En bref
- Les IA chinoises séduisent par leur prix.
- Washington envisage des restrictions.
- Le bras de fer avec Pékin s’intensifie.
Ce qui agace aujourd’hui Washington, c’est une réalité très simple, les entreprises américaines regardent de plus en plus vers les modèles d’IA chinois. Pas par goût de la provocation, mais parce qu’ils coûtent moins cher tout en offrant, selon plusieurs dirigeants, une qualité jugée comparable. Et ça, politiquement, ça pique.
Pourquoi les modèles chinois gagnent du terrain ?
Plusieurs groupes américains ont déjà commencé à les intégrer à leurs usages. Brian Armstrong, patron de Coinbase, a ainsi évoqué l’emploi de deux IA conçues en Chine, GLM 5.2, développé par Z.ai, et Kimi 2.7, signé Moonshot.

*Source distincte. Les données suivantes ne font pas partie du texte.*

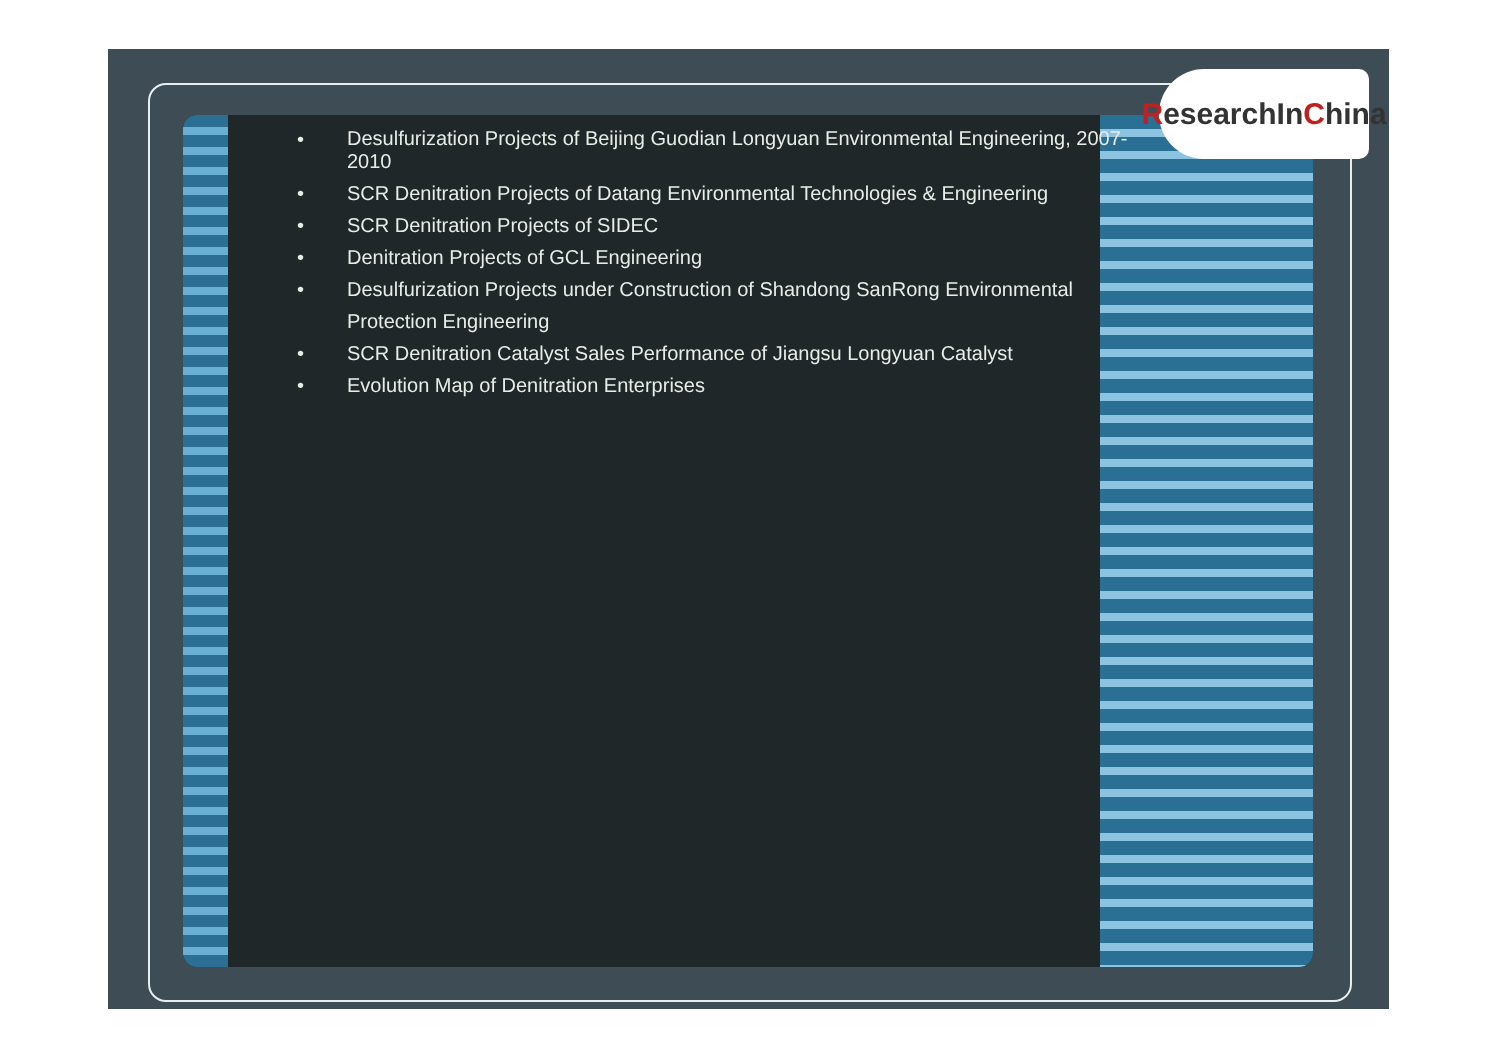• Desulfurization Projects of Beijing Guodian Longyuan Environmental Engineering, 2007-2010
• SCR Denitration Projects of Datang Environmental Technologies & Engineering
• SCR Denitration Projects of SIDEC
• Denitration Projects of GCL Engineering
• Desulfurization Projects under Construction of Shandong SanRong Environmental Protection Engineering
• SCR Denitration Catalyst Sales Performance of Jiangsu Longyuan Catalyst
• Evolution Map of Denitration Enterprises
ResearchIn C hina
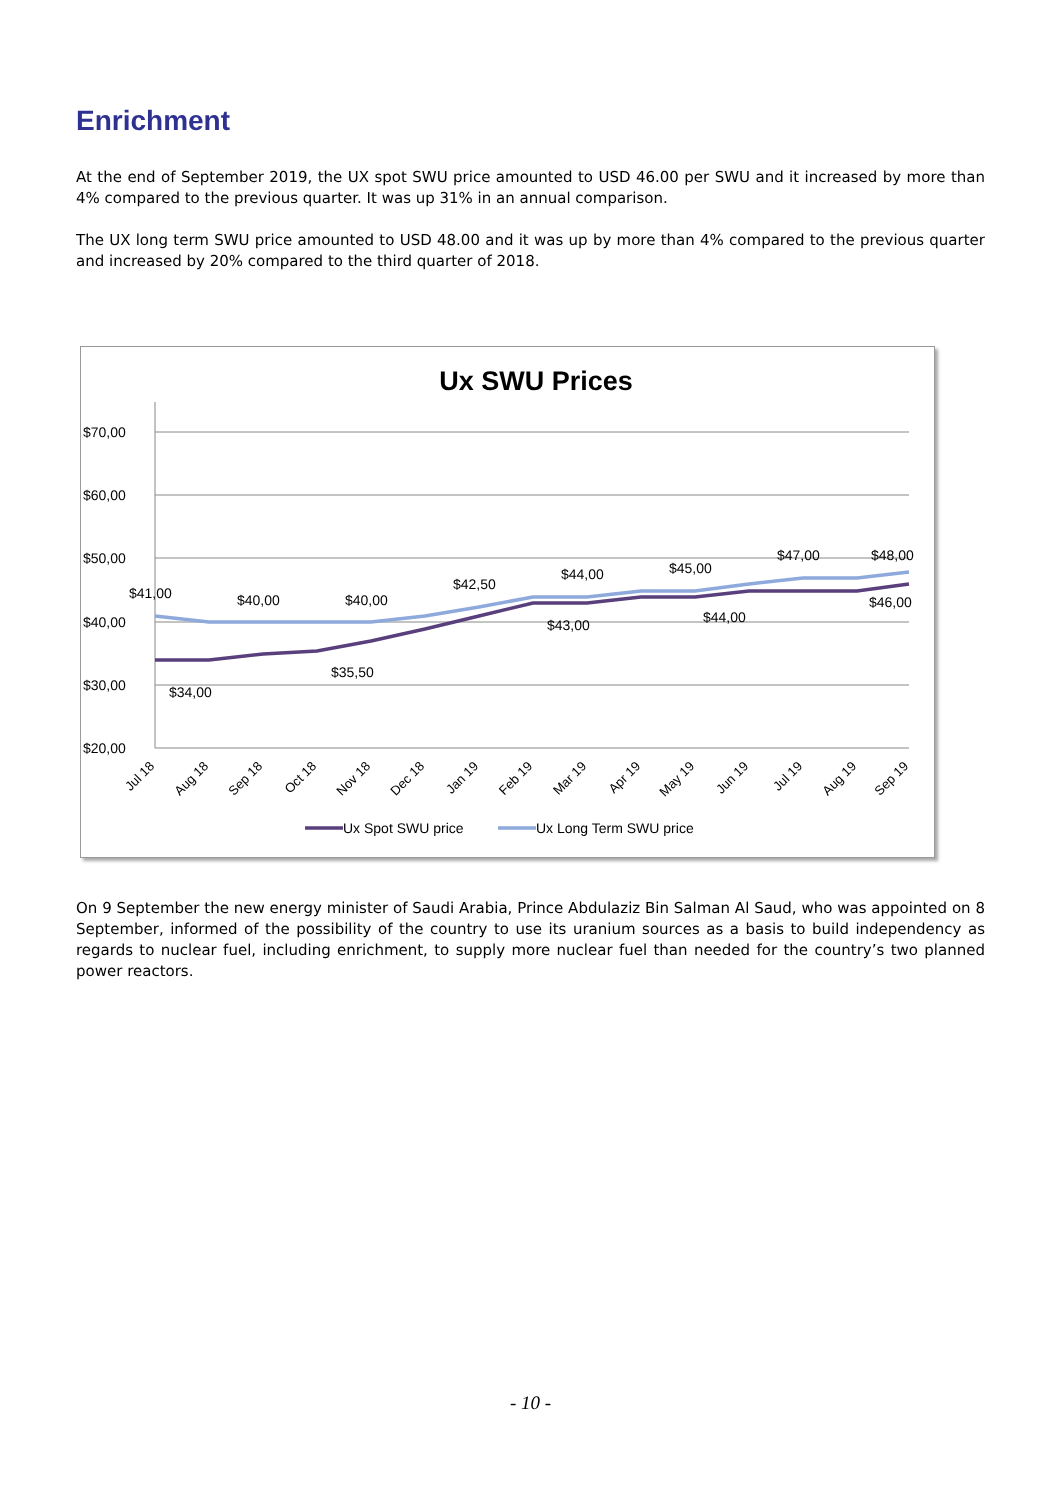Enrichment
At the end of September 2019, the UX spot SWU price amounted to USD 46.00 per SWU and it increased by more than 4% compared to the previous quarter. It was up 31% in an annual comparison.
The UX long term SWU price amounted to USD 48.00 and it was up by more than 4% compared to the previous quarter and increased by 20% compared to the third quarter of 2018.
Ux SWU Prices
$70,00
$60,00
$50,00
$40,00
$30,00
$20,00
$41,00
$40,00
$40,00
$42,50
$44,00
$45,00
$47,00
$48,00
$34,00
$35,50
$43,00
$44,00
$46,00
Jul 18
Aug 18
Sep 18
Oct 18
Nov 18
Dec 18
Jan 19
Feb 19
Mar 19
Apr 19
May 19
Jun 19
Jul 19
Aug 19
Sep 19
Ux Spot SWU price
Ux Long Term SWU price
On 9 September the new energy minister of Saudi Arabia, Prince Abdulaziz Bin Salman Al Saud, who was appointed on 8 September, informed of the possibility of the country to use its uranium sources as a basis to build independency as regards to nuclear fuel, including enrichment, to supply more nuclear fuel than needed for the country’s two planned power reactors.
- 10 -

Même logique chez Lindy. Son directeur général expliquait en juin dernier avoir basculé vers DeepSeek pour freiner une hausse des coûts devenue trop lourde. En gros, le sujet n’est pas seulement géopolitique, il est aussi très terre à terre, les factures.
Washington veut serrer la vis, sans vraie arme évidente
Un porte-parole non nommé du Département d’Etat estime que l’usage de ces outils par des sociétés américaines soulève de graves inquiétudes. L’administration américaine considère que certaines IA chinoises sont pensées pour relayer les récits de Pékin, censurer les voix dissidentes et refléter l’idéologie du Parti communiste chinois.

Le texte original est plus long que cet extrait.